Virtually all runners experience ankle pain at some point. When ignored, the condition can turn into a nagging issue.
So what’s the best course of action for dealing with the pain? Of course, prevention.
By taking the right preventative measures, a runner can alleviate soreness and pain, and improve overall mobility and health. That’s where today’s post comes in handy.
First things first, let’s look at the ankle joint.
The Ankle Joint
The ankle joint consists of a complex grouping of bones, ligaments, tendons, and cartilage. The joint is formed by the fibula, tibia, and talus bones.
Together, these three bones articulate at the talocrural joint, which is the synovial hinge joint that connects the ends of the fibula and tibia in the lower limb.
The Primary Movements
The ankle joint moves your foot in two primary directions: plantarflexion—away from your body, and dorsiflexion—toward your body. It also allows for side-to-side movements, mainly eversion and inversion.
The joint also supports your weight while performing any weight-bearing movement, such as when standing, running, and jumping. For this reason, the area is prone to injury, especially when running.
Let’s put things into perspective. Research out of the American College of Sports Medicine’s Health and Fitness Journal has reported that the average runners take roughly 1700 steps per mile when cruising at a pace of 10 minutes per mile.
While the exact leg turnover hinges on other factors, such as your stride length, height, and speed, you’re still placing a lot of stress on your ankle joints.
That’s why, as a runner, you may experience ankle issues form time to time. If not addressed, ankle pain can turn into a chronic and debilitating condition.
The American College of Sports Medicine reported that an estimated 25,000 Americans sprain their ankle each day.
Research also from the University of Bern in Switzerland reported that ankle injuries make up roughly 30 percent of all running injuries. That’s a lot.
Regardless of what’s causing the pain, ankle issues can slow you down and even put a halt to your training, so you’re going to need to be proactive about it to stay ahead of it.
Strengthen Your Ankle Joint
A lot of runners may feel unstable in their ankles, and it’s usually due to having weak muscles around their ankle joint.
If any of the muscles surrounding your ankle is proportionally weak, especially those that are on the outside, you’ll run a high risk for pain and injury.
For a balanced approach, try strengthening your ankles in all four directions: dorsiflexion, plantar flexion, eversion, and inversion.
Perform 12 to 16 reps of these exercises three times per week for two months, and you’ll see a drastic improvement in both your ankle strength and stability.
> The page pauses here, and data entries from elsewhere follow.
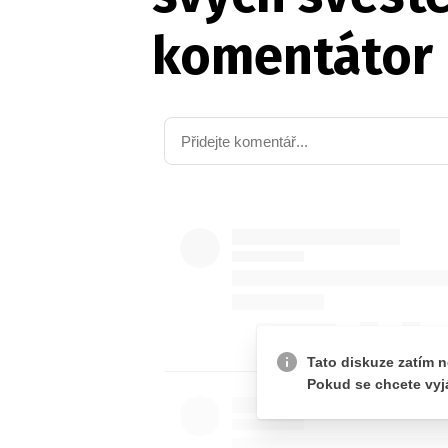
komentátor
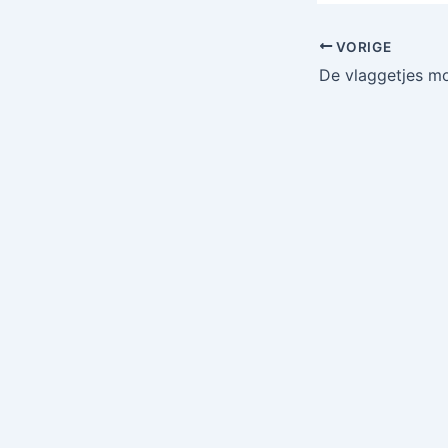
VORIGE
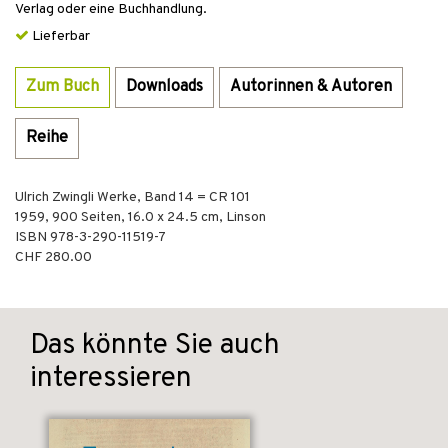
Verlag oder eine Buchhandlung.
Lieferbar
Zum Buch
Downloads
Autorinnen & Autoren
Reihe
Ulrich Zwingli Werke, Band 14 = CR 101
1959
,
900
Seiten, 16.0 x 24.5 cm,
Linson
ISBN
978-3-290-11519-7
CHF 280.00
Das könnte Sie auch
interessieren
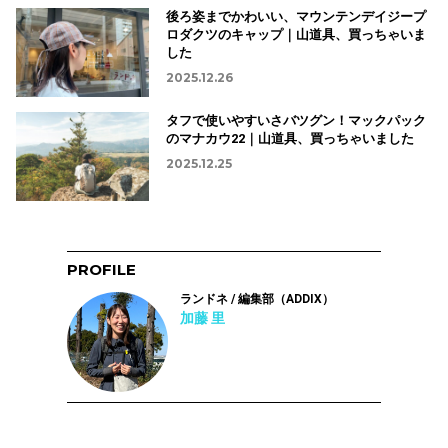
後ろ姿までかわいい、マウンテンデイジープ
ロダクツのキャップ｜山道具、買っちゃいま
した
2025.12.26
タフで使いやすいさバツグン！マックパック
のマナカウ22｜山道具、買っちゃいました
2025.12.25
PROFILE
ランドネ / 編集部（ADDIX）
加藤 里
Try the following four exercises:
- Ankle Circles
- Ankle Alphabet
- Calf raises
- Shin raises
You can strengthen you’re the muscles around your ankle 24/7 but if you lack good proprioception—which is your body’s ability to control itself in all sorts of positions, strength won’t help much. That’s why you should also do some balance training for your wobbly ankles.
This type of training helps your muscles and brain to work together to offer stability to the ankle joint and support that system with stronger ankle muscles.
Try balancing on one leg for one minute. If this is too easy, make it more challenging. Attempt balancing on one leg on an unstable surface like a dynamic disc, foam pad, or Bosu ball.
Do balance training on wobble boards and unstable surfaces.
Avoid running on uneven surfaces
There’s a reason why ankle sprains are common among trail runners. Tree stumps, holes, rocks, and roots are all problematic.
Running on uneven terrains can cause more harm than good. Such surfaces place undue stress and strain on your feet and knees, resulting in trouble down the road—ankle pain is no exception.
Avoid running on rough or uneven surfaces that may force your ankle to roll. Instead, stick to dirt and even roads, especially when you have chronic ankle pain. Choose a good surface if possible, and be careful on hills with loose gravel and rocky terrain.
Run in the right shoes
Choose running shoes specifically for your foot type and are appropriate for the terrain.
If you pronate or have low arches, choose shoes that provide enough support in both the front of the shoe and under the arch. Also, make sure that heel, as well as the heel counter, are very stable.
To help reduce the risk of ankle injury on slippery or technical surfaces, make sure your shoes should provide good grip and have a low profile.
Replace your running shoes when the heels wear down or tread wear down. If you run regularly, replace your shoes every four to six months—roughly 400 to 500 miles.
Last but not least, you may blame your ankle pain on doing too much.
Logging in too many miles can sap your muscles and make you prone to injuries like strains, sprains, and inflammation.
To avoid falling into the overuse trap, increase your training load gradually, and take a break from more rigorous training. It’s key to gradually ease yourself into running to avoid setbacks.
If you have persistent pain, reduce your training, or stop altogether. If you constantly suffer ankle pain during or after running, head your body’s calls.
In case your ankle hurts and doesn’t go away after a few days, it might be time to consult your doctor to make sure there isn’t an injury.